Other things to watch for during this adverse weather:
- Don’t forget about away wintered ewes, their host farmer may have their hands full looking after their own stock. Check in on them – how do they look in terms of ground conditions, body condition, shelter, grass supply? Have you discussed additional feeding arrangements such as buckets and forage? If having to feed them anyway, are you as well bringing them back and feeding them on your home turf?
- Ewes that don’t eat! Unfortunately, if ewes have not been trained to eat hard feed, it can be a challenge to get them to eat now. If practical, bring them into smaller fields and tempt them with high energy rolls, provide blocks as a minimum.
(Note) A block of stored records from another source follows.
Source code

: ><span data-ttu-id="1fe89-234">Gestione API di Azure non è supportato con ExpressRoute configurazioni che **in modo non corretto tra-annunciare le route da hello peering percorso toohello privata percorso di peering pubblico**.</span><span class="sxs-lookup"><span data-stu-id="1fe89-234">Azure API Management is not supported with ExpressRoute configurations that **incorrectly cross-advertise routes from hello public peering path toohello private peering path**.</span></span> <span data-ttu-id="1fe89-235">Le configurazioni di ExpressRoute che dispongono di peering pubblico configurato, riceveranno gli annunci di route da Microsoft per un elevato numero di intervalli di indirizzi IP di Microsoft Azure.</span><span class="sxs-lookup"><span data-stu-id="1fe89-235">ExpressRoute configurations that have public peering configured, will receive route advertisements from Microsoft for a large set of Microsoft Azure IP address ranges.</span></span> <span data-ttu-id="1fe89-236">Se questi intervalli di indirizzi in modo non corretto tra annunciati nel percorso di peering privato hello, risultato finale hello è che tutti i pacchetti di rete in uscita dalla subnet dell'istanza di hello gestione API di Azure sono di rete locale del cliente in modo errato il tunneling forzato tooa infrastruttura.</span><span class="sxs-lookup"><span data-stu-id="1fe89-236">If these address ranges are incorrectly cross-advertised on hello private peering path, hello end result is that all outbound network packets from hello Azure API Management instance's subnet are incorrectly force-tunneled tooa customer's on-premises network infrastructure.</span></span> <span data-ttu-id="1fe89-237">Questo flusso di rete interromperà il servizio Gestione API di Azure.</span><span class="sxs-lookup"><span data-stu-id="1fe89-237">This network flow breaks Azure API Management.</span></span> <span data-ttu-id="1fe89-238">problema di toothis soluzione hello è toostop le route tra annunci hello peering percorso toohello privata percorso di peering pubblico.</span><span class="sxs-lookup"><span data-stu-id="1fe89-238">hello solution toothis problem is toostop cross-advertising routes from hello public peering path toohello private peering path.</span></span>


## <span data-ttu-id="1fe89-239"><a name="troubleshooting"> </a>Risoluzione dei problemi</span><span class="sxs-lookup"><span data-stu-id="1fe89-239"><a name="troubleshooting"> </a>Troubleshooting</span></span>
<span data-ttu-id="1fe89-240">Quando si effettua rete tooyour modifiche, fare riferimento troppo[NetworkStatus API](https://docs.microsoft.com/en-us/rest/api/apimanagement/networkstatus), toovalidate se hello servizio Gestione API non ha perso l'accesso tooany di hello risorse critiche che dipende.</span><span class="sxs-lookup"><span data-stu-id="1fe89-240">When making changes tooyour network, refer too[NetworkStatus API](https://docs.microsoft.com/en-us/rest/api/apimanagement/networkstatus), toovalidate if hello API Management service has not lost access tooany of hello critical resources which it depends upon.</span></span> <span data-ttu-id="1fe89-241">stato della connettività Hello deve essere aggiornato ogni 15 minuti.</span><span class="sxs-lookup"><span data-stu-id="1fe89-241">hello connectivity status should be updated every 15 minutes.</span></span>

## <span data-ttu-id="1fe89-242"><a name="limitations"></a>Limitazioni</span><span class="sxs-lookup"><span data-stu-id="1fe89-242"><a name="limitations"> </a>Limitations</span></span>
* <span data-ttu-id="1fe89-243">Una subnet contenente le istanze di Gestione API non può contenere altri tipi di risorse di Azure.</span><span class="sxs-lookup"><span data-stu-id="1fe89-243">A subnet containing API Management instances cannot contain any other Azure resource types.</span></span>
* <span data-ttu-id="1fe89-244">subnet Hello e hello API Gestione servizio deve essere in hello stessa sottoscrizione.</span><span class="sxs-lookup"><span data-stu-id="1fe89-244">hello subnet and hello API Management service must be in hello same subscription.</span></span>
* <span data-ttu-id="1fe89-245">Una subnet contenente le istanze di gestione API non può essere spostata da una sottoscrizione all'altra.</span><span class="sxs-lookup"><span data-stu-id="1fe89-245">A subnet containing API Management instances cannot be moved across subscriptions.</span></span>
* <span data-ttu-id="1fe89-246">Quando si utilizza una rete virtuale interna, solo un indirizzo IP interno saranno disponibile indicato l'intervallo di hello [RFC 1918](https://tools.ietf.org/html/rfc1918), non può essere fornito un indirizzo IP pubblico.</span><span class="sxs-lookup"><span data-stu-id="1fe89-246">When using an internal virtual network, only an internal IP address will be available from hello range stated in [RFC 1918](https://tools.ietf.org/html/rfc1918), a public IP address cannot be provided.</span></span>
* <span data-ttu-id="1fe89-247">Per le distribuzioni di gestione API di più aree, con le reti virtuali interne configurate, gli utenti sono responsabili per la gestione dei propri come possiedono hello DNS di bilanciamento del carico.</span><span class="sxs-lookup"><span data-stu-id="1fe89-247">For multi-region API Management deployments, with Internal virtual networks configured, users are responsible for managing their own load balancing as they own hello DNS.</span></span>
- Feet issues. The wet muddy ground is a risk factor for contagious ovine digital dermatitis (CODD) and footrot. Try to minimise poaching by moving feeding areas away from poached ground or putting straw down in areas where they gather. Pull out those infected and treat promptly. Bad feet will affect their intakes causing inadequate nutrition. Make a note of those with persistent issues – you do not want to retain those genetics in the flock.
- Look out for eye issues – the driving winds, snow and eating wet conserved forages can cause painful eyes and blindness. Shelter and adequate feeding space help reduce risk.
- Adapt management with care – if you do decide to bring them indoors, transition them carefully. Ideally with a forage they are familiar with, from being fed outside, and if hard feeding, start at no more than 0.25kg and increase by 0.05 to 0.1kg/day. They should have at least 1m2 space per ewe indoors. Let them settle before any other management intervention such as veterinary treatments.